Aim
We assessed whether total sleep deprivation (TSD) in combination with pain tests yields a reliable method to assess altered pain thresholds, which subsequently may be used to investigate (novel) analgesics in healthy subjects.
Methods
This was a two‐part randomized crossover study in 24 healthy men and 24 women.
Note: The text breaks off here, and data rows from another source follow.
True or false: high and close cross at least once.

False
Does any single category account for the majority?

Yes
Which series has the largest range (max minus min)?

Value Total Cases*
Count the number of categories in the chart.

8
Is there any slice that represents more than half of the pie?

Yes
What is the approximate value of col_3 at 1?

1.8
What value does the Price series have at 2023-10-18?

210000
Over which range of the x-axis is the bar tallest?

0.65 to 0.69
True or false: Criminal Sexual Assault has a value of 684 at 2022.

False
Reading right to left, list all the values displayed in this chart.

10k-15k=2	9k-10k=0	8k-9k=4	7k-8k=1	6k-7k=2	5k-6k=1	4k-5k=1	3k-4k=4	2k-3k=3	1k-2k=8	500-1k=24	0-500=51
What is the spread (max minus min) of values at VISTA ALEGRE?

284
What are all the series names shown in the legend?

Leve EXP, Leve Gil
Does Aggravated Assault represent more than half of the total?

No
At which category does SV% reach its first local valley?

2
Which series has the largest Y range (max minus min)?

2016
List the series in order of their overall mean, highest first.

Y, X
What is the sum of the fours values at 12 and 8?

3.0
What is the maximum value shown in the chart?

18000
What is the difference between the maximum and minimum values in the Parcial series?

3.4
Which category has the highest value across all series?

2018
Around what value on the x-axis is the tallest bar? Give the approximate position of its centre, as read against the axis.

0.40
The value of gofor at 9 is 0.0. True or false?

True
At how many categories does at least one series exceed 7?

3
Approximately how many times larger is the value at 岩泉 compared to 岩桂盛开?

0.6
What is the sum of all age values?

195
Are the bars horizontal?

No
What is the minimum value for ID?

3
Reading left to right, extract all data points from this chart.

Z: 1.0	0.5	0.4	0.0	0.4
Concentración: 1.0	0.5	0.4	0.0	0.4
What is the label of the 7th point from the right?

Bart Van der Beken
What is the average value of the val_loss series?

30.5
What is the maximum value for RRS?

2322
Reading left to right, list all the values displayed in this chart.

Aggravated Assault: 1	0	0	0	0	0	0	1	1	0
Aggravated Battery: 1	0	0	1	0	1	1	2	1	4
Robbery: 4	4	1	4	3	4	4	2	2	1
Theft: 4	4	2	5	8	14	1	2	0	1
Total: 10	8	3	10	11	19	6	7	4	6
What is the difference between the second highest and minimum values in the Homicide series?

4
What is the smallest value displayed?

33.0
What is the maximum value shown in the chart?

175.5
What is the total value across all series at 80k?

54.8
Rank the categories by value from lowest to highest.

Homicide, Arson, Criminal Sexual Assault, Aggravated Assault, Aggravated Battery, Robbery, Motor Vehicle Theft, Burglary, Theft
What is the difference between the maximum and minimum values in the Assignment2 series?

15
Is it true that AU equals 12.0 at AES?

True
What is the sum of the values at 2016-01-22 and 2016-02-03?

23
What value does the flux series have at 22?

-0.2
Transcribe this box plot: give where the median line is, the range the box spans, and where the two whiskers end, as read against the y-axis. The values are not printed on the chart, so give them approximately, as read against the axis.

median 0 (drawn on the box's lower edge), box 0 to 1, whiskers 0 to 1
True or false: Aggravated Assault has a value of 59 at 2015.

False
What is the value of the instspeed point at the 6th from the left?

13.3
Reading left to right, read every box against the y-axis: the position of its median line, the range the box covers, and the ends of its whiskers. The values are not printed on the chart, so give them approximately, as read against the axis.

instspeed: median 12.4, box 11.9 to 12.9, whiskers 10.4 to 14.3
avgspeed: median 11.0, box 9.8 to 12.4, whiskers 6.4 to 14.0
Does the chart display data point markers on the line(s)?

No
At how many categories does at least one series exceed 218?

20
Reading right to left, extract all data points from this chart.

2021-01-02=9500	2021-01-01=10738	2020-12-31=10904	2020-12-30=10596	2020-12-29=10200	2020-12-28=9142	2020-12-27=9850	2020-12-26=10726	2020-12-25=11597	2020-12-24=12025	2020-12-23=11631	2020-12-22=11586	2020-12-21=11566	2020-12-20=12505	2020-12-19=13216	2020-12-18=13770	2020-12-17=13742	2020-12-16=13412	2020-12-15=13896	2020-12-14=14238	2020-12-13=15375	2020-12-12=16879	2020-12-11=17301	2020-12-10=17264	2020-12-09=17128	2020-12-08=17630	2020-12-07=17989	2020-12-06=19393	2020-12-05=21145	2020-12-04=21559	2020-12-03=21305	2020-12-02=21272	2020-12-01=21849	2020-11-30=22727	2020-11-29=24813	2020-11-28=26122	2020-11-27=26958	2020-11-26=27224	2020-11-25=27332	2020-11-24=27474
Subjects were randomized 1:1 to first complete a day of nonsleep‐deprived nociceptive threshold testing, followed directly by a TSD night and morning of sleep‐deprived testing, or first complete the TSD night and morning sleep‐deprived testing, returning 7 days later for a day of nonsleep‐deprived testing. A validated pain test battery (heat, pressure, electrical burst and stair, cold pressor pain test and conditioned pain modulation [CPM] paradigm) and sleep questionnaires were performed.
Results
Subjects were significantly sleepier after TSD as measured using sleepiness questionnaires. Cold pressor pain tolerance (PTT, estimate of difference [ED] −10.8%, 95% CI −17.5 to −3.6%), CPM PTT (ED −0.69 mA, 95% CI −1.36 to −0.03 mA), pressure PTT (ED −11.2%, 95% CI −17.5% to −4.3%) and heat pain detection thresholds (ED ‐0.74 °C, 95% CI −1.34 to −0.14 °C) were significantly decreased after TSD compared to the baseline morning assessment in the combined analysis (men + women). Heat hyperalgesia was primarily driven by an effect of TSD in men, whereas cold and pressure hyperalgesia was primarily driven by the effects of TSD observed in women.
Conclusions
TSD induced sex‐dependent hyperalgesia on cold, heat and pressure pain, and CPM response. These results suggest that the TSD model may be suitable to evaluate (novel) analgesics in early‐phase drug studies.